Holm Friebe war wie immer eine Bank. Profundes Wissen, die richtige Haltung, absolut uneigennützig und uneitel. Dieser Mann arbeitete noch für das Verständnis des Ganzen, ein echter Intellektueller. Ich wusste nun, wie all die 30jährigen draußen im Lande, die ich nicht kannte, tickten. Noch (!) besser gefiel mir Kerstin Grether. Ich war so begeistert, dass ich mein Handy einschaltete und meine Frau anrief, also die Nusi. Die war nämlich mit Kerstin befreundet. Ich erzählte ihr, wie toll der Text von der war. Ich glaube, ich vergaß dabei, leise zu sprechen. Ich sprach so laut, dass das DB-Wachpersonal mich hören konnte. Auch Saddam hatte im Erdloch – es war zugleich eine Art Funkloch – viel zu laut mit seiner Nusi, äh, seiner Frau geredet. Er hatte geschrien. Wie ich jetzt, denn der Zug fuhr ebenfalls gerade durch ein Funkloch. Fäuste schlugen hart gegen die Klowand. Vielleicht hatte auch Rainald Goetz den DB Team Chief Commander alarmiert. Goetz wusste doch, wie ich reiste. Wie eben Schriftsteller in der Eisenbahn so reisen, wenn sie nicht gerade Suhrkamp-Starautoren sind. Jedenfalls kamen die Greifer in mein mobiles Erdloch, nahmen mir Handy und Kerstin Grether ab und wollten Geld haben. Es war eine Toilette der Ersten Klasse, und so musste ich einen dreistelligen Eurobetrag entrichten. Genau gesagt 146 Euro und 20 Cent.
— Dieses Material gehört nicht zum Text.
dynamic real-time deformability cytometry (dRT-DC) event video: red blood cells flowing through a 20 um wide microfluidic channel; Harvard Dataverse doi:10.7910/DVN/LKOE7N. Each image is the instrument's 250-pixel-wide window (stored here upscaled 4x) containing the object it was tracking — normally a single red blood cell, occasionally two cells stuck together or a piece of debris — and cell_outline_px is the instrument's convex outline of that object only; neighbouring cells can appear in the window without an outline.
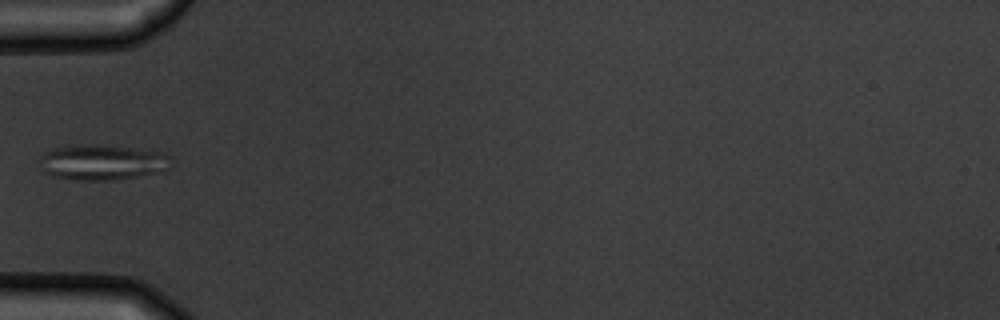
{"species": "common noctule bat (a hibernating species)", "species_latin": "Nyctalus noctula", "temperature_condition": "warm", "stored_images_in_passage": 1, "camera_frame_rate_fps": 3000, "um_per_image_px": 0.085, "animal": {"sex": "male", "body_mass_g": 19.5, "forearm_length_mm": 54.6}, "frame": {"image": 1, "passage_image": 1, "time_ms": 0.0, "image_size_px": [1000, 320], "cell_outline_px": [[172, 168], [164, 172], [116, 180], [72, 180], [56, 176], [44, 172], [36, 160], [44, 152], [52, 148], [92, 144], [100, 144], [168, 152], [172, 156]], "centroid_in_image_um": [8.78, 13.79], "position_along_channel_um": 76.2, "area_um2": 27.98}}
Als ich damit fertig war, stolperte ich demoralisiert zu der Stelle zurück, an der Rainald gesessen hatte. Er war nicht mehr da. Hätte ich mir denken können. Wie alle großen Schriftsteller war er paranoid. Paranoia war ein griechisches Wort und hieß auf Deutsch »Verfolgungswahn«. Er hatte mich bestimmt erkannt, als ich abgeführt wurde, denn da hatte es einen Tumult gegeben. Jetzt hockte er ängstlich auf dem Dach eines der alten IC-Waggons und klammerte sich fest, trotzte dem Wind. Er glaubte, dass wir uns so nicht ein zweites Mal begegnen würden. Ich kannte das schon. Schon beim letzten Mal war es so gewesen, bei unserer unverhofften Begegnung im Zug nach Zürich. Sowas war eben immer möglich, wenn zwei Schriftsteller mit derselben Eisenbahn unterwegs waren.